The vagaries of the Pashtu code of honour, the Pukhtunwali, saved both the author from death, and Osama from being handed over to the Saudis.  As a consequence the Americans unleashed the onslaught that secured the first, but temporary, defeat of the Taliban, finally forcing its leadership into Pakistan with the terrifying consequences that we are now facing.

The "Blow Back" from American policy that fuelled, at enormous cost, the Mujahideen resistance to the Soviets - resistance that the same people using the same weapons have now turned against the Coalition. The activities of Congressman Charlie Wilson, his ladies, Snowflake and Sweetums, and his aristocratic British shadow, Viscount Cranborne, are a curious interlude in the story.   
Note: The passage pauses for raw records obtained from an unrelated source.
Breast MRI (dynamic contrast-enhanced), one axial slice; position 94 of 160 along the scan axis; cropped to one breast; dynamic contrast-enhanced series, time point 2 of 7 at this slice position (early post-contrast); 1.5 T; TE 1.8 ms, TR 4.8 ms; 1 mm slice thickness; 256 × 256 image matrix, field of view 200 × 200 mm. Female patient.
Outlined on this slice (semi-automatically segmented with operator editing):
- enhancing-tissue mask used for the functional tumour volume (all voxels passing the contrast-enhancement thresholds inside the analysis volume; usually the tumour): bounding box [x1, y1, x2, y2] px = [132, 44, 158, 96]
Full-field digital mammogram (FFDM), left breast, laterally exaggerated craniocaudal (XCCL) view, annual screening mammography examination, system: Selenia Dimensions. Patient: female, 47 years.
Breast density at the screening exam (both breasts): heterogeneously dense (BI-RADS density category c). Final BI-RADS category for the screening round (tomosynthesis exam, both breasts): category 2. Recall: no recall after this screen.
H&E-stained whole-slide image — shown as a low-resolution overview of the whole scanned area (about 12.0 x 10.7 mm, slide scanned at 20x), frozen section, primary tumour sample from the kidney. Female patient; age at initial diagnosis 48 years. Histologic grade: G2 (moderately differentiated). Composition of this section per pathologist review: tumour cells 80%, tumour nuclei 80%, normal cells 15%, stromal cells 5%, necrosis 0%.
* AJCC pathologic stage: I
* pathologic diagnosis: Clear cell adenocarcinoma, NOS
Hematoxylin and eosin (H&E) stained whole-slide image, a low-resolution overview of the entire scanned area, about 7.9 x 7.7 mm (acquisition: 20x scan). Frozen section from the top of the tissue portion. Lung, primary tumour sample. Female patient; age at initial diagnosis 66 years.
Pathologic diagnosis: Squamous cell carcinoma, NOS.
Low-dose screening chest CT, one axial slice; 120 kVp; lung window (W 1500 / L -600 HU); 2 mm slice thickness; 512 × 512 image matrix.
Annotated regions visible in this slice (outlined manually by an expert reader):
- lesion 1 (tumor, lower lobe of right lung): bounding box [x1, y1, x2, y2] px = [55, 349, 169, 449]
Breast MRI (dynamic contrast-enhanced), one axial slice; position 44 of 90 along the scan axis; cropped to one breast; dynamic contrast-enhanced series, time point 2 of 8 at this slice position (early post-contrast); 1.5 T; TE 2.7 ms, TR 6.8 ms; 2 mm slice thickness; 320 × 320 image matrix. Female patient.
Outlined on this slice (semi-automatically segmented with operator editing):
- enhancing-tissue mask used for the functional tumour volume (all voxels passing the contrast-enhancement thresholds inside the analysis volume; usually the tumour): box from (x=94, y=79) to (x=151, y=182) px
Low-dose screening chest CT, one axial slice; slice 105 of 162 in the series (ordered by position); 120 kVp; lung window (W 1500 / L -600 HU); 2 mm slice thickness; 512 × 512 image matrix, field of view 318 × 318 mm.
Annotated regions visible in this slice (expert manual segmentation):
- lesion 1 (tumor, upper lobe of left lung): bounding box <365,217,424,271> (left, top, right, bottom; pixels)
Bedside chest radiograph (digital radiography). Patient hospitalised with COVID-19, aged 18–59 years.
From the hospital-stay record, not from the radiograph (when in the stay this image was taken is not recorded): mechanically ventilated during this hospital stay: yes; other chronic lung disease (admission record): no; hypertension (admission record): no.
America's soi-disant allies constantly undermine the war against Jihadism and the Taliban.   Strategic depth is the permanent objective of the Pakistani intelligence agencies, via Kashmir, against India (as the late President Zia put it, Muslims have a right to lie in a good cause).   The Saudis continue to disseminate Sunni Wahabi fundamentalism through the Madrassahs - the religious schools in both Afghanistan and Pakistan.

There is the permanent presence of neighbouring players, powers who could be natural allies against Sunni extremist Taliban: Iran, disqualified till now by allied attitudes and India, alienated by the dispute with Pakistan over Kashmir. Russia is still in the Great Game, exercising influence by allowing or disallowing supply lines for NATO to cross its territory to compensate for the insecurity of Peshawar and the Khyber Pass.  The latter is now as dangerous to use for the Coalition as was the Bolan Pass forthe British in 1840.

Even the logistics of today's invaders echo the chaos of earlier wars.  The lack of proper equipment and transport and the elephants that proved as hamstrung as Soviet tanks or Land Rovers sent into battle fitted with only four out of five wheel nuts.

Underestimation of the Afghans and invaders' delusions of victory run like a thread of blood through the history of wars in Afghanistan.   In 1842 Afghanistan was abandoned by Lord Ellenborough, since the last campaign had established "the supremacy of British power".   The Russians assumed that the Mujahideen would throw down their arms when faced by the might of the Soviet army.  President Bush proclaimed in 2004 that "the Taliban no longer exists in Afghanistan".

It seems, as David Loyn notes, that Afghanistan's conservative and tribal society defeats not only foreign forces, but also foreign ideas. President Obama has begun to talk of an "exit strategy".  But he and the Coalition still have to answer the question put as long ago as 1838 by the Khan of Khalat: "You have brought an army into the country, but how do you propose to take it out?"